(Your instructions): Put each line of the material below into a Markdown table with the columns Number and Entry, numbering the rows in order and skipping blank lines.

— START OF Items —

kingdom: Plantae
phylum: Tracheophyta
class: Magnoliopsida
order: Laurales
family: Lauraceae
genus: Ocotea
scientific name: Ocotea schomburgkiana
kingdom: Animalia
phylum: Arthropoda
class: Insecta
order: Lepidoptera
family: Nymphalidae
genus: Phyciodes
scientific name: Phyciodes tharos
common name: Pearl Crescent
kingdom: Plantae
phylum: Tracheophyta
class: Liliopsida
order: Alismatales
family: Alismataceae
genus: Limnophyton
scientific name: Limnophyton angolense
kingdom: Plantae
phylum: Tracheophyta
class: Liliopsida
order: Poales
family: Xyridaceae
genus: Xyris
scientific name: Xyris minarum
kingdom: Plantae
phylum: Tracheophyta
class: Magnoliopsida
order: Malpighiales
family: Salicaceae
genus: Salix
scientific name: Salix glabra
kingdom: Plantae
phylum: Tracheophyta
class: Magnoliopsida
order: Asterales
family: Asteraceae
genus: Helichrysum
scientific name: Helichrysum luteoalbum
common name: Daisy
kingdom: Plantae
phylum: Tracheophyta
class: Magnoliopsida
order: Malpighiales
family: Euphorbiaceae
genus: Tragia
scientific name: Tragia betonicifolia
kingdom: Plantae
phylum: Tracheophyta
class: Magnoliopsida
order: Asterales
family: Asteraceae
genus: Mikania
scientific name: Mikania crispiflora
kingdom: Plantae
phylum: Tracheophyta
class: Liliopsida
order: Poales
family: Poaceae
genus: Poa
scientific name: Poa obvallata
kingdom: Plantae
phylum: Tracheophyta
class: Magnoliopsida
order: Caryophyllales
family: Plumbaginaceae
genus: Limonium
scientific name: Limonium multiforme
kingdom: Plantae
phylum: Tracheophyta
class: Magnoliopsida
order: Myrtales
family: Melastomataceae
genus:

— END OF Items —

(Correct response):
| Number | Entry |
|---|---|
| 1 | kingdom: Plantae |
| 2 | phylum: Tracheophyta |
| 3 | class: Magnoliopsida |
| 4 | order: Laurales |
| 5 | family: Lauraceae |
| 6 | genus: Ocotea |
| 7 | scientific name: Ocotea schomburgkiana |
| 8 | kingdom: Animalia |
| 9 | phylum: Arthropoda |
| 10 | class: Insecta |
| 11 | order: Lepidoptera |
| 12 | family: Nymphalidae |
| 13 | genus: Phyciodes |
| 14 | scientific name: Phyciodes tharos |
| 15 | common name: Pearl Crescent |
| 16 | kingdom: Plantae |
| 17 | phylum: Tracheophyta |
| 18 | class: Liliopsida |
| 19 | order: Alismatales |
| 20 | family: Alismataceae |
| 21 | genus: Limnophyton |
| 22 | scientific name: Limnophyton angolense |
| 23 | kingdom: Plantae |
| 24 | phylum: Tracheophyta |
| 25 | class: Liliopsida |
| 26 | order: Poales |
| 27 | family: Xyridaceae |
| 28 | genus: Xyris |
| 29 | scientific name: Xyris minarum |
| 30 | kingdom: Plantae |
| 31 | phylum: Tracheophyta |
| 32 | class: Magnoliopsida |
| 33 | order: Malpighiales |
| 34 | family: Salicaceae |
| 35 | genus: Salix |
| 36 | scientific name: Salix glabra |
| 37 | kingdom: Plantae |
| 38 | phylum: Tracheophyta |
| 39 | class: Magnoliopsida |
| 40 | order: Asterales |
| 41 | family: Asteraceae |
| 42 | genus: Helichrysum |
| 43 | scientific name: Helichrysum luteoalbum |
| 44 | common name: Daisy |
| 45 | kingdom: Plantae |
| 46 | phylum: Tracheophyta |
| 47 | class: Magnoliopsida |
| 48 | order: Malpighiales |
| 49 | family: Euphorbiaceae |
| 50 | genus: Tragia |
| 51 | scientific name: Tragia betonicifolia |
| 52 | kingdom: Plantae |
| 53 | phylum: Tracheophyta |
| 54 | class: Magnoliopsida |
| 55 | order: Asterales |
| 56 | family: Asteraceae |
| 57 | genus: Mikania |
| 58 | scientific name: Mikania crispiflora |
| 59 | kingdom: Plantae |
| 60 | phylum: Tracheophyta |
| 61 | class: Liliopsida |
| 62 | order: Poales |
| 63 | family: Poaceae |
| 64 | genus: Poa |
| 65 | scientific name: Poa obvallata |
| 66 | kingdom: Plantae |
| 67 | phylum: Tracheophyta |
| 68 | class: Magnoliopsida |
| 69 | order: Caryophyllales |
| 70 | family: Plumbaginaceae |
| 71 | genus: Limonium |
| 72 | scientific name: Limonium multiforme |
| 73 | kingdom: Plantae |
| 74 | phylum: Tracheophyta |
| 75 | class: Magnoliopsida |
| 76 | order: Myrtales |
| 77 | family: Melastomataceae |
| 78 | genus: |